I have got the 4th order coefficient of $\epsilon$ from the equation (9) from the paper. I got : $$\phi_4+ \ddot \phi_4+\omega_2 \ddot \phi_2 - \Delta \phi_2+g_2 \phi_2^2+2 \phi_1 \phi_3+ 3g_3 \phi_1^2\phi_2+g_4 \phi_1^4$$ Putting the values from equation (paper13), paper(14), paper (22) we get, $$\phi_4+ \ddot \phi_4+\omega_2 \left[-p_2 \cos\tau- q_2 \sin\tau- \frac{4g_2}{6} \right]- [\Delta p_2 \cos\tau + \Delta q_2 \sin\tau \frac{g_2}{3}(\cos2\tau-3)(p_1 \Delta p_1+(\nabla p_1)^2)] +g_2 \left[ p_2^2 \cos^2 \tau+ q_2^2 \sin^2 \tau+ \frac{g_2^2}{36} p_1^4 (\cos2\tau-3)^2+2p_2q_2 \sin\tau \cos\tau+ \frac{g_2p_1^2 q_2}{3}\sin\tau(\cos2\tau-3)+\frac{g_2 p_1^2 p_2}{3} \cos\tau (\cos2\tau-3)\right]+2\left[ p_1q_3 \sin\tau\cos\tau+p_1 p_3 \cos^2\tau+\frac{p_1^2}{3}\cos \tau\{\frac{1}{8}\left(\frac{4}{3}g_2^2- \lambda\right) p_1^2\cos3\tau +g_2[q_2 \sin2\tau+p_2(\cos2\tau-3)]\} \right]+3g_3 \left[p_1^2 p_2 \cos\tau \cos3\tau+ p_1^2q_2\sin\tau \cos^2\tau+ \frac{g_2}{6} p_1^4 \cos^2 \tau (\cos2\tau-3)\right]+g_4 p_1^4 \cos^4\tau$$
Now the writer of the paper wrote that equations (23) and (24) are the conditions for vanishing of the terms in $\sin\tau$ and $\cos\tau$. My problem is how they got equations (23) and (24)?

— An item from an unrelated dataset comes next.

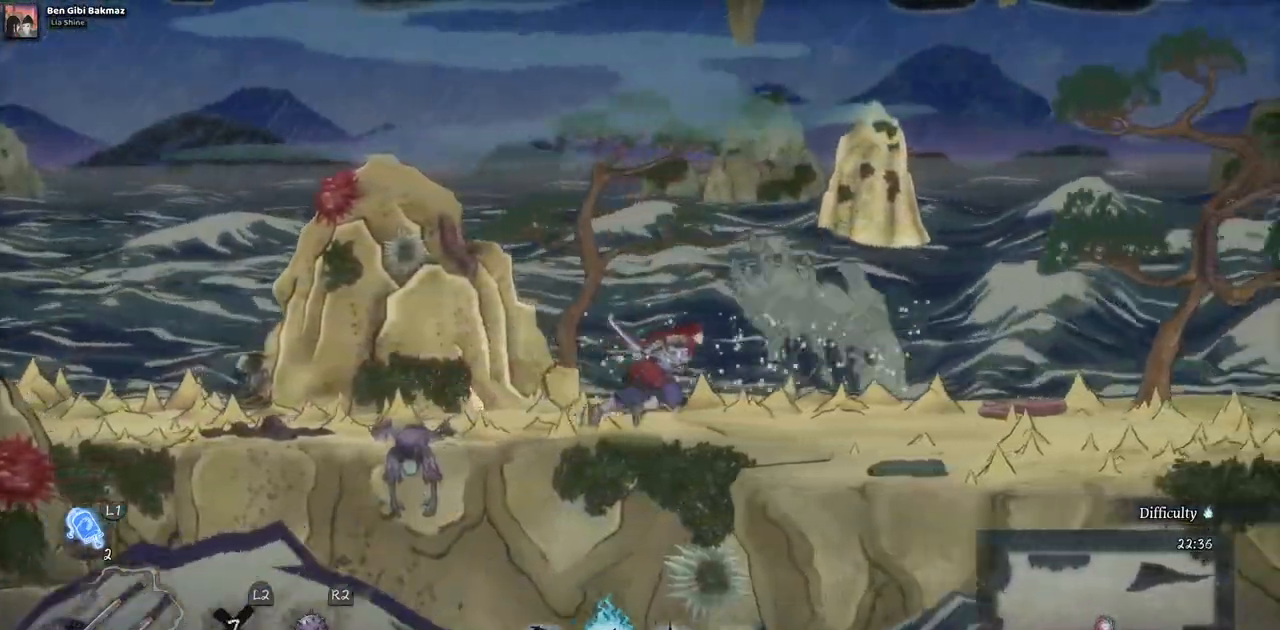
{"dt_ms": 500, "buttons": ["DPAD_RIGHT"], "left_stick": "center", "right_stick": "center", "events": []}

What the writer is implying is that the left-hand-side of equation (23) is the coefficient of $\sin\tau$ in equation (22). Similarly, the left-hand-side of equation (24) is the coefficient of $\cos\tau$ in equation (22).
To check this, you need to write equation (22) entirely in terms of $\sin\tau$ and $\cos\tau$. In other words, you need to get rid of things like $\cos 3\tau$ and $\sin 2\tau$. Conceptually, this not difficult to do -- for example, $\sin 2\tau = 2\sin\tau\cos\tau$, and $\cos 3\tau = \cos^3\tau - 3\cos\tau\sin^2\tau$, and so on.
But, the work is tedious and error-prone, so better to do it with help from a symbolic math program like Maple or Mathematica.
I haven't checked the derivation myself. I'm just making a guess about what the author means.